I am also a stay-at-home mom with two children. Whenever they're ill, the most important thing to remember is how much they need you. Laundry, dusting and bed-making are insignificant when you hear cries of "mommy" from a feverish child. Perhaps your husband could help cook meals and make enough for you to heat the following day for a quick lunch. Babies who are ill will need less food anyway, so the cooking load should be light. Let your housework go for the long-term benefit of your children. They won't remember a dirty kitchen or lint on the carpet, but they will remember mom's arms to hold them, mom's songs for them to sleep, and mom's warm milk to heal them.

Melissa Presley
Houston TX USA


It's important to remember that the priorities are: getting well, giving love, getting sleep, and everything else can wait. When my first was very young, on the advice of my sisters-in-law, I assembled a "sick kit." It was a box that contained paper plates, cups, bowls, napkins, and disposable tableware. It also contained cans of chicken broth, adult and child pain relievers, various pastas in a box, a couple of toys, scented bath gel and hand soap, and some used books from the library book sale.

The most recent time I've used the kit was last year, when my five-year-old had a very bad cold, and my husband and eight-month-old had a rotavirus. The disposable plates and utensils kept everyone from exchanging germs, and freed me from washing dishes. The worst 48 hours were made easier by food from the box, and I could always sit nursing my baby, play some music, and read, no matter what time of day.

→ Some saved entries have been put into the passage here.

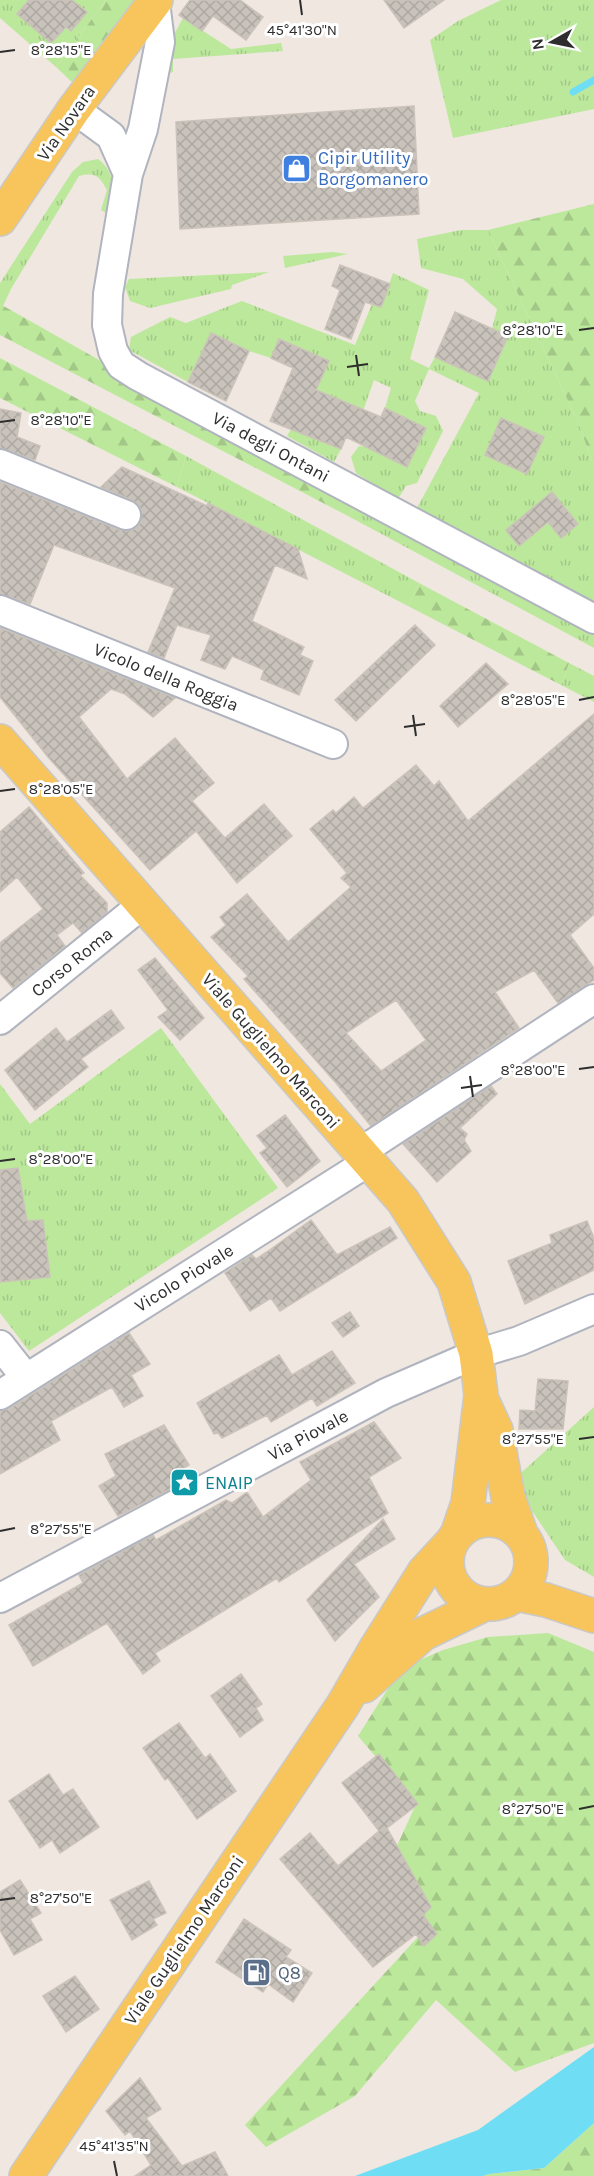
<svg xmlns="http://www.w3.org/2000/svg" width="594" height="2176" viewBox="0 0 594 2176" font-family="Karla,sans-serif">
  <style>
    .grass { fill: url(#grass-tufts) }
    .forest { fill: url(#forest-firs) }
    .water { fill: #6fdef5 }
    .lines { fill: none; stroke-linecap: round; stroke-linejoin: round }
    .stream { stroke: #6fdef5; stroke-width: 7 }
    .building { fill: url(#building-cross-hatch); stroke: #cbc3b9; stroke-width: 1.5; fill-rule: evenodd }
    .minor-casing { stroke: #b0b4be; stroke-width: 32 }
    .major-casing { stroke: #c9c9c9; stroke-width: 36 }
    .minor { stroke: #fff; stroke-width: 28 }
    .major { stroke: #f8c55d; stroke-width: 33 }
    .ticks { fill: none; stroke: #2e2e2e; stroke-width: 2 }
    .labels { text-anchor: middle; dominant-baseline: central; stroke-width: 6; stroke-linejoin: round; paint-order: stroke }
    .street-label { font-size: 18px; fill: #2e2e2e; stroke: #fff }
    .shop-label { font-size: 18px; fill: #366cbe; stroke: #fff; text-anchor: start }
    .culture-label { font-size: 18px; fill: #0d838f; stroke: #fff; text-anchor: start }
    .service-label { font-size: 18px; fill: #4e5e75; stroke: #fff; text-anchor: start }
    .ticks-label { font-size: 15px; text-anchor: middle; fill: #2e2e2e; stroke: #fff; stroke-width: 6; stroke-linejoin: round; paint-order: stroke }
  </style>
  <defs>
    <pattern id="grass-tufts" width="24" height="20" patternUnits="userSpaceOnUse" patternTransform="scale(1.5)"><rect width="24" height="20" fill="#bce89b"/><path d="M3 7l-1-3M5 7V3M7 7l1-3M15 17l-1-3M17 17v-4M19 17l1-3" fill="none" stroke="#a2c786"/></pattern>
    <pattern id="forest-firs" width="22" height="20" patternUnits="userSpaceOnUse" patternTransform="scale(1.5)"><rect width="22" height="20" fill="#bce89b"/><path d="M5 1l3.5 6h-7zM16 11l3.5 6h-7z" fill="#a2c786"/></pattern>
    <pattern id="building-cross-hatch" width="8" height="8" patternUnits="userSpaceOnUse" patternTransform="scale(1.5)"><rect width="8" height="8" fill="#c8c2bb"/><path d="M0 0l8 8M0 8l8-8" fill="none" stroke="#aca7a1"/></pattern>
  </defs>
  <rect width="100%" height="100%" fill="#efe7e0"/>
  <path class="grass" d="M0,0h106l-50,67 -56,-49z
    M501,0h93v109l-141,29 -23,-98 28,-19z
    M183,18l48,31 50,-6 2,8 -110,8v13l-11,3 8,-33z
    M98,159c19,14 16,35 14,57l-11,-6 6,-20c-8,-14 -11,-18 -28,-14l-68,113 -8,17 -3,-2v-21l72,-111 11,-10z
    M461,230h27l90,192 16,45v139l-177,-98 62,-115 -50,-24 -14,32 5,10 16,5 7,15 -26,52 -11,3 -8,13 -42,-26 -5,-16 8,-11 8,1 41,19 18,-38 -41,-20 6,-20 -17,-8 -11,31 -45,-20 -17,42 40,16 -7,13 -47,-26 33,-56 8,-20 -48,-21 -9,19 -22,-7 -38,-18 -23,49 -59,-32 2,-13 39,-20 16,6 56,-22 113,44 17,-41 9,3 12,-34 36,17 -19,69 19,9 6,-11 53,23 20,-44 -16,-7 5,-20 -34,-30 -42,-11 -4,-29z
    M332,252l16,2 -63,14 -2,-12z
    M269,272l-37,13 -1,4 -81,19 -20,-7 -5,-14 4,-8z
    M186,456l233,127 -11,23 -231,-119z
    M359,502l235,128v18l-246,-132z
    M569,663l25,13v26l-33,-17z
    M161,1028l117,160 -249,163 -29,-38v-229l30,40z
    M594,1407v170l-29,-17 -53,-79z"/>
  <path class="forest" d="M106,0h35l-65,86 -20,-19z
    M594,204v263l-16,-45 -90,-192z
    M0,304l115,65 244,133 -11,14 -348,-181z
    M0,358l186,98 -9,31 -177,-89z
    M419,583l150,80 -8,22 -153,-79z
    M548,1633l46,19v391l-79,29 -79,-72 -81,96 -89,51 -21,-22 184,-200 -37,-68 24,-53 -58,-68 43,-68 42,-18 45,-13z
    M594,2123v53h-111l6,-2 55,-6z"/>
  <path class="water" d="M594,2047v76l-50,45 -55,6 -6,2h-128l123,-46z"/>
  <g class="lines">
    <path class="stream" d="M573,92l21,-12"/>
  </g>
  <path class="building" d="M29,0h43l15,12 -16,19 -5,-4 -15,16 -34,-29z
    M190,0h50l23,17 -17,23 -33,-24 -11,15 -23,-16z
    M384,0h60l-40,28z
    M414,106l5,108 -239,15 -4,-107z
    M340,265l50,19 -9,23 -16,-5 -14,37 -26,-10 15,-39 -8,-4z
    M455,312l53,24 -20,45 -53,-24z
    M211,333l38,18 -23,50 -38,-19z
    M279,339l50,22 -13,29 65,27 4,-9 41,20 -19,39 -61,-30 -5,12 -71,-28 23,-53 -22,-10z
    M0,409l21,4 -4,24 23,9 -5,14 -35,-12z
    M501,418l43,19 -17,37 -42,-19z
    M122,467l85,39 1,-3 90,46 9,30 -32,-14 -23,56 52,26 -4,8 13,6 -14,34 -38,-16 3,-9 -32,-14 -7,13 -24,-9 10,-25 -34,-10 -13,33 -16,-6 27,-64 -121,-43 -24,59 -30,-10v-112l120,48 8,1 8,-3 5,-6 1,-9 -3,-8 -7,-5 -31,-13z
    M552,492l26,32 -17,14 -13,-16 -29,24 -13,-16z
    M415,625l20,20 -79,76 -21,-21z
    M0,628l175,70 -22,19 -28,-23 -14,-5 -32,28 48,62 48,-41 39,45 -22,18 33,37 39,-34 28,32 -55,47 -41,-52 -46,39 -102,-113 -48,-60z
    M486,663l22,21 -50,43 -18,-21z
    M594,714v200l-24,21 24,33v12l-36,23 -24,-33 -39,22 24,36 -148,98 -35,-43 -92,-104 4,-3 -37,-39 15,-12 -6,-8 27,-23 41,48 63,-55 -10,-9 6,-5 -37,-44 23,-19 3,3 18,-16 9,11 53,-43 18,21 5,-5 29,40zM396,1000l30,40 -45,31 -35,-38z
    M29,807l55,66 -4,2 27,28v9l-25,21 -9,-10 -16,12 8,11 -52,42 -13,-15v-30l43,-34 -26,-32 -17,15v-60z
    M155,958l49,60 -24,22 -22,-23 10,-7 -30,-40z
    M111,1010l13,18 -43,31 7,8 -53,43 -30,-40 51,-42 11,14z
    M491,1086l6,8 -37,34 7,6 -3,6 7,11 -34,31 -34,-38z
    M285,1115l35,46 -33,26 -27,-34 7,-5 -10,-12z
    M18,1168l9,53 16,-1 7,57 -50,5v-112z
    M311,1220l26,35 53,-28 7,11 -117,73 -9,-13 -21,13 -25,-38 27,-18 4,4 15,-10z
    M587,1221l7,17v32l-69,34 -17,-43 44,-18 -2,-8z
    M350,1312l9,14 -16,11 -11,-14z
    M129,1333l21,31 -19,11 12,21 -19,11 -12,-20 -61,34 9,19 -60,34v-63l9,-2z
    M332,1351l23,32 -38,23 -5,-8 -41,24 -4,-7 -45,23 -4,-5 -4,1 -17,-31 82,-48 13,20z
    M538,1379l30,2 -5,48h-44l1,-19 15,1z
    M374,1422l27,36 -32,19 19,36 -109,69 -2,-4 -122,75 5,8 -17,13 -36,-51 -74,43 -24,-41 74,-42 -4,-8 74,-40 3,5 70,-40 6,3 15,-11 16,25 48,-37 -11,-18z
    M164,1425l25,40 -14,8 3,12 -60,31 -19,-30 17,-10 -11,-22z
    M383,1519l12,20 -41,25 25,33 -44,44 -28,-41z
    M241,1674l21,30 -6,4 7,12 -23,17 -29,-41z
    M179,1723l26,35 5,-4 26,37 -39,28 -29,-41 -3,2 -22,-32z
    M379,1754l39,50 -31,24 44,79 -8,8 14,19 -13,12 -8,-12 -43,33 -93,-108 30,-26 28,33 41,-35 -37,-48z
    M49,1774l14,21 10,-6 26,38 -39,26 -8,-13 -12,8 -31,-47z
    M20,1880l21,33 -11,6 12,21 -28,15 -14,-25v-38z
    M149,1881l17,32 -13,6 4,6 -25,15 -22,-40z
    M244,1919l47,31 -5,7 26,16 -19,29 -25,-18 -5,8 -47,-30z
    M75,1976l24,33 -33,23 -23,-36z
    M140,2078l21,31 -15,9 36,48 33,-14 13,24h-93l16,-11 -21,-34 -5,4 -19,-24z"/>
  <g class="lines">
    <defs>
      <path id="minor" d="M155,2l5,40 -17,87 -15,45 -20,120 -1,31 6,26 8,14 17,11 456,243
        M74,109l37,27 17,38
        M0,464l126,51
        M0,610l333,134
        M0,1020l143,-116
        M359,1153l235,-154
        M0,1345l26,33
        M0,1395l368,-233
        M0,1598l386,-205 90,-39 43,-13 75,-32"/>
      <path id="major" d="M0,219l74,-110 82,-109
        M0,741l403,460 51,81 22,72 5,41 -13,108 -10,29
        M482,1400l14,30 12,67 13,37
        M447 1562a42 42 0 1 1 84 0a42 42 0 1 1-84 0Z
        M517,1594l29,6 48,16
        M364,1686l59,-52 62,-30
        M26,2176l317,-471 33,-57 48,-76 26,-28"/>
    </defs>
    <use href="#minor" class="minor-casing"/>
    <use href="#major" class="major-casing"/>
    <use href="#minor" class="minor"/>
    <use href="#major" class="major"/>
  </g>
  <path class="ticks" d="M300,0l2,15M0,52l15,-2M579,330l15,-2M356,355l3,21M347,367l21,-3M0,422l15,-2M579,700l15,-3M413,715l3,21M404,727l21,-3M0,791l15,-2M579,1069l15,-2M470,1076l3,21M461,1088l21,-3M0,1161l15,-2M579,1439l15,-2M0,1531l15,-3M579,1809l15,-3M0,1900l15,-2M114,2161l3,15"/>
  <defs>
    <symbol id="shop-square" viewBox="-11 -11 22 22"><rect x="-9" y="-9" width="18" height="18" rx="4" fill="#3f7fe0" stroke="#fff"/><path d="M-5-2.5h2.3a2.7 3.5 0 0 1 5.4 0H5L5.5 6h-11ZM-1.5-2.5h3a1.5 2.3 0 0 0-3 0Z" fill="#fff"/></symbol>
    <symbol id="sight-square" viewBox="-11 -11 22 22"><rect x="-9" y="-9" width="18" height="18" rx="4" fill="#0f9aa8" stroke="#fff"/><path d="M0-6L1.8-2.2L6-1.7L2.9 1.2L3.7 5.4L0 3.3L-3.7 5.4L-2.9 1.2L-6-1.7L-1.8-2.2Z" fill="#fff"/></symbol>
    <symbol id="fuel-square" viewBox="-11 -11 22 22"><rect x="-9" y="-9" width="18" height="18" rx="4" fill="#5c6f8a" stroke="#fff"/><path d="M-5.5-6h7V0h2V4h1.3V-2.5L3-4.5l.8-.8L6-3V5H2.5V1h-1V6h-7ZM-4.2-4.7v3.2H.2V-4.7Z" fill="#fff"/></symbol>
  </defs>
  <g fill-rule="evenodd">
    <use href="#shop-square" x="280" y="152" width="33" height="33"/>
    <use href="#sight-square" x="168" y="1466" width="33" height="33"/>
    <use href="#fuel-square" x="240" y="1956" width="33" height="33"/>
  </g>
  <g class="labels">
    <g class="street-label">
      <text transform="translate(66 123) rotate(-55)">Via Novara</text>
      <text transform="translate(271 447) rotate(28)">Via degli Ontani</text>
      <text transform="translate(166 677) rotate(22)">Vicolo della Roggia</text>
      <text transform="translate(72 962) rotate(-39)">Corso Roma</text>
      <text transform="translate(271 1051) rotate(49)">Viale Guglielmo Marconi</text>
      <text transform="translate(184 1278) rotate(-32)">Vicolo Piovale</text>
      <text transform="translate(308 1435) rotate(-28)">Via Piovale</text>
      <text transform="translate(184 1940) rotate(-56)">Viale Guglielmo Marconi</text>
    </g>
    <g class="shop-label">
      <text x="318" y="158">Cipir Utility<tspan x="318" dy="21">Borgomanero</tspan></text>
    </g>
    <g class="culture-label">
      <text x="205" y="1483">ENAIP</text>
    </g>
    <g class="service-label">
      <text x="278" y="1973">Q8</text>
    </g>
  </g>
  <g class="ticks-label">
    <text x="302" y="35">45°41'30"N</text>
    <text x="61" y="55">8°28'15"E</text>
    <text x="533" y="335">8°28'10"E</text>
    <text x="61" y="425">8°28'10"E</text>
    <text x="533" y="705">8°28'05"E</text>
    <text x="61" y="794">8°28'05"E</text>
    <text x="533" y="1075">8°28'00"E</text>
    <text x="61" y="1164">8°28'00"E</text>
    <text x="533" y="1444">8°27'55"E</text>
    <text x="61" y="1534">8°27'55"E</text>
    <text x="533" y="1814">8°27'50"E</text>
    <text x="61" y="1903">8°27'50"E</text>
    <text x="114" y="2151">45°41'35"N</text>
  </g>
  <g transform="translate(552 42) rotate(261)" stroke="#ffffff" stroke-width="4.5" paint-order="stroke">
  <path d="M0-4.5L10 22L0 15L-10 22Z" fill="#2e2e2e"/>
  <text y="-9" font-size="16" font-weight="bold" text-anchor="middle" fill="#2e2e2e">N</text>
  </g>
</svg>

When the baby napped in the daytime, I put storybooks on tape on a player for my older child, made sure that he had adequate liquid, settled him on the couch, and gave him a quiet time treat. Then I slept, sometimes in the next room on the floor, sometimes in my bed. I also made time to take a shower every day, and treated myself to the scented bath gel.

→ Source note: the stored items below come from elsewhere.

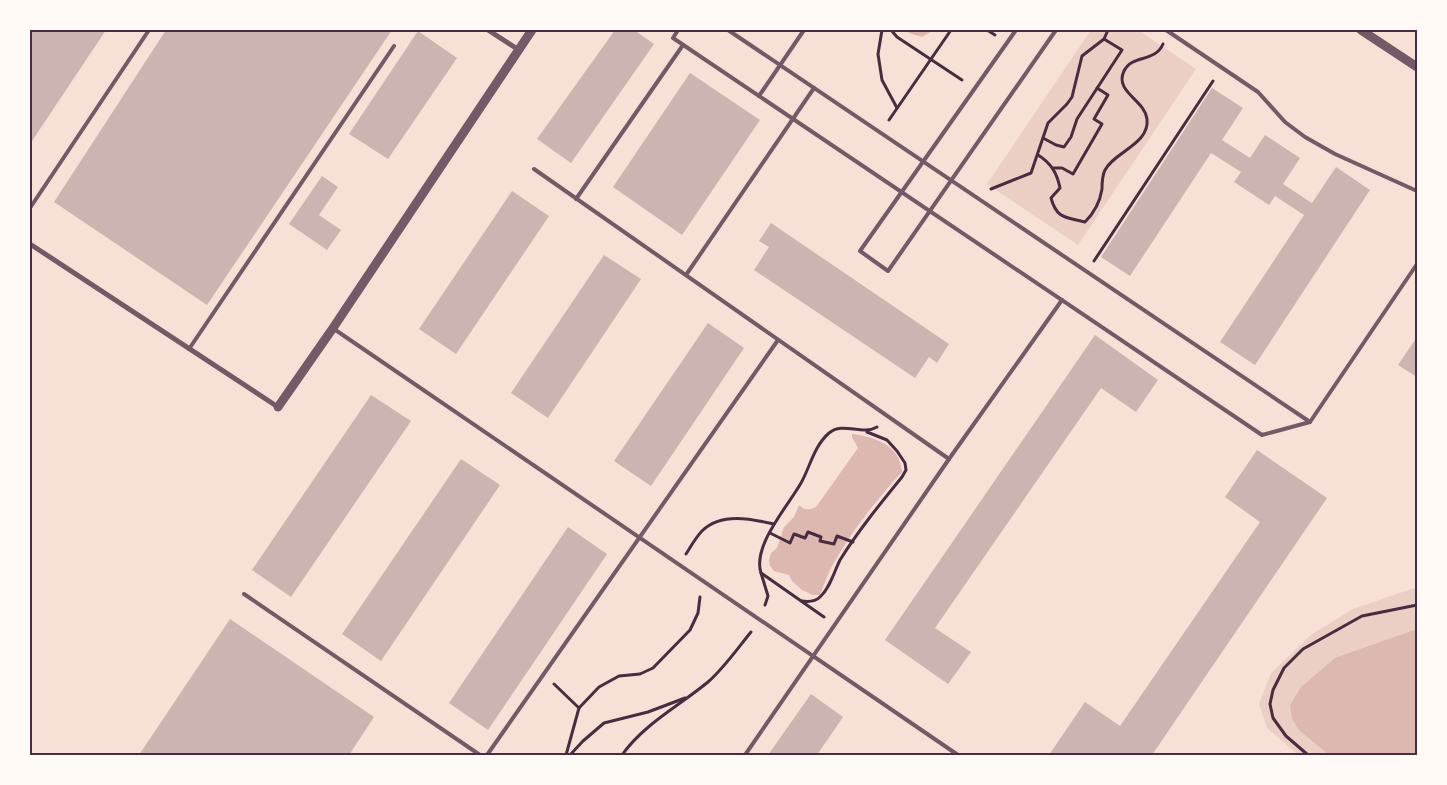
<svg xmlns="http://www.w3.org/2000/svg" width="1447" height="785" viewBox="0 0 1447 785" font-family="'Source Sans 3',sans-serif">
<rect width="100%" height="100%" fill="#f7e1d7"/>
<g fill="#ebcfc5">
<polygon points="1091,30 1138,30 1196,69 1078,245 987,184"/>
<polygon points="1417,587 1417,755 1298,755 1267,728 1259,704 1271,673 1312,634 1353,609"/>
</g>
<g fill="#dcb8b0">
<polygon points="907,30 934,30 922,37 909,33"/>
<path d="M852 434C874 437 900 444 902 472 876 500 851 532 832 566 827 575 824 585 820 595H813L802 590 792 581 789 575 774 571 770 566 769 560 771 553 777 548 784 527 794 517 799 505C805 511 809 510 816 507L858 448 852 437Z"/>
<polygon points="1417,629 1417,755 1329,755 1299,730 1292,719 1290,705 1301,687 1335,658"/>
</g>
<g fill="#ccb4b1">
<polygon points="30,30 106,30 30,144"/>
<polygon points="166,30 392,30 207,305 54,202"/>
<polygon points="615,30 634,30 654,44 571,163 537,139"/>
<polygon points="418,31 457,58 388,159 349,134"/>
<polygon points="690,73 760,120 682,235 613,187"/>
<polygon points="1212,88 1243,108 1222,140 1250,158 1265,135 1300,158 1283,184 1312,203 1336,167 1370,190 1255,365 1220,342 1304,215 1275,196 1269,205 1234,182 1241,172 1211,153 1130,276 1101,257"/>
<polygon points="322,176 338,187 319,215 341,230 327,250 289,224"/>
<polygon points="512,191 549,216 456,354 419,329"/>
<polygon points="771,223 949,344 937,363 929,357 915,378 754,270 769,247 759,241"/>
<polygon points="604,255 641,279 548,418 511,393"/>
<polygon points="708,323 744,348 651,486 614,461"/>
<polygon points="1095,335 1158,380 1136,412 1101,388 935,628 971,652 948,684 885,640"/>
<polygon points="1417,337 1417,377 1398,365"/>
<polygon points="371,395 411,421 291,597 252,570"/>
<polygon points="1257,450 1327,498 1152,755 1049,755 1085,702 1120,726 1260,522 1225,497"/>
<polygon points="461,459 500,485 381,661 342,634"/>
<polygon points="568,527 607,554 488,730 449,703"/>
<polygon points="230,619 374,717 349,755 139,755"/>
<polygon points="811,694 843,717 817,755 768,755"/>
</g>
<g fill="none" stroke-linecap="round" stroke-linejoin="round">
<g stroke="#4a2c40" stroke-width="3">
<polyline points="882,30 878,54 882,80 897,108"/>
<polyline points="891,30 897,37 962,80"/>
<polyline points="987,30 995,35"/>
<polyline points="889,120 951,30"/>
<polyline points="1043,138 1056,145 1064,147 1071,137 1077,119 1122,50 1104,39"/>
<path d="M1038 155C1051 163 1057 173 1060 188L1051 198C1057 220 1067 217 1085 222 1094 213 1100 202 1102 189 1102 182 1102 176 1105 170 1114 152 1150 144 1147 119 1145 100 1114 92 1124 71 1132 54 1155 63 1163 44"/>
<polyline points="1053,168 1062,168 1073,174 1102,124 1094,119 1108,95 1097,88"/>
<polyline points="991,189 1031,173 1048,123 1067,104 1072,97 1082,56 1104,39 1108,30"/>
<polyline points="1094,261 1213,81"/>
<polyline points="770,533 790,543 794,534 805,538 808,532 821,537 820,541 834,544 837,536 853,542"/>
<path d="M686 554C691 546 696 537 702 531 721 512 752 519 774 524"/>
<polyline points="761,573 768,596 765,605"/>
<path d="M802 601C809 602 815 602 820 597 830 588 834 572 840 560 858 531 880 504 902 477L906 470 905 463 897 451 887 440 867 432"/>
<path d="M824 617 761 573C752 546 788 506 801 483 810 467 814 446 829 433 843 421 862 436 877 427"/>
<polyline points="554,684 579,708"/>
<polyline points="566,755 579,708 599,687 619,676 640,674 653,668 690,630 698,613 700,597"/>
<polyline points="570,755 583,741 604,723 648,712 685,698"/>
<path d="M622 755C644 724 679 706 708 682 724 668 737 649 751 632"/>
<polyline points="1308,755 1286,736 1273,718 1270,704 1273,690 1284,668 1303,649 1362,616 1417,605"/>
</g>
<g stroke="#755966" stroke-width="4">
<polyline points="678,30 673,38 1262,435 1310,422 728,30"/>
<polyline points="1016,30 860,251 888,271 1056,30"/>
<polyline points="1166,30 1258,92 1285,122 1305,137 1335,154 1417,191"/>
<polyline points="759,96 804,30"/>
<polyline points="534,169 949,459"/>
<polyline points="576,199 683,45"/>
<polyline points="30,208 149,30"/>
<polyline points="686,275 814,88"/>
<polyline points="334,329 958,755"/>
<polyline points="189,349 394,46"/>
<polyline points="1310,422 1417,264"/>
<polyline points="244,594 480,755"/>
<polyline points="487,755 778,340"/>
<polyline points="745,755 949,459 1062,300"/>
</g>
<g stroke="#755966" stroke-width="5">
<polyline points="488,30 519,50"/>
<polyline points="30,244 278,407"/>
</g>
<g stroke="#755966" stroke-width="9">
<polyline points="1361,30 1417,67"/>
<polyline points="278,407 333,328 532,30"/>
</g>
</g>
<rect width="1447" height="785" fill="none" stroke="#fffaf5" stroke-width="62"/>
<rect x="31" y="31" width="1385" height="723" fill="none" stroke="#4a2c40" stroke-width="2"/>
</svg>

The sick kit has helped me remember that when it is that bad, all I need to do is love my kids, hug them, and make hand-washing and showering a fun thing to do. The worst part rarely lasts more than 48 to 72 hours, and prayer is a help to me then.

Laura Runkle
Cedar Rapids IA USA


It is more difficult to be patient when you aren't getting enough sleep. Here are some things we do in our family. Keep yourself healthy by grabbing a nap when you can and remembering to eat well even if it's mainly nourishing snacks. Have dad do as much of the nighttime parenting as the child will allow. Shift essential household chores to anyone who can volunteer (grandma) or be hired (grocery delivery, housekeeper). Relax everyone with aromatherapy, massage, soft music, and baths. Use natural comfort measures to relieve stuffy noses or stomach aches. We watch little television in our house, but I find it a useful diversion when we are ill. Prevention is also a key part of our strategy. If your family gets sick more than you think is normal, find and read books on health and nutrition.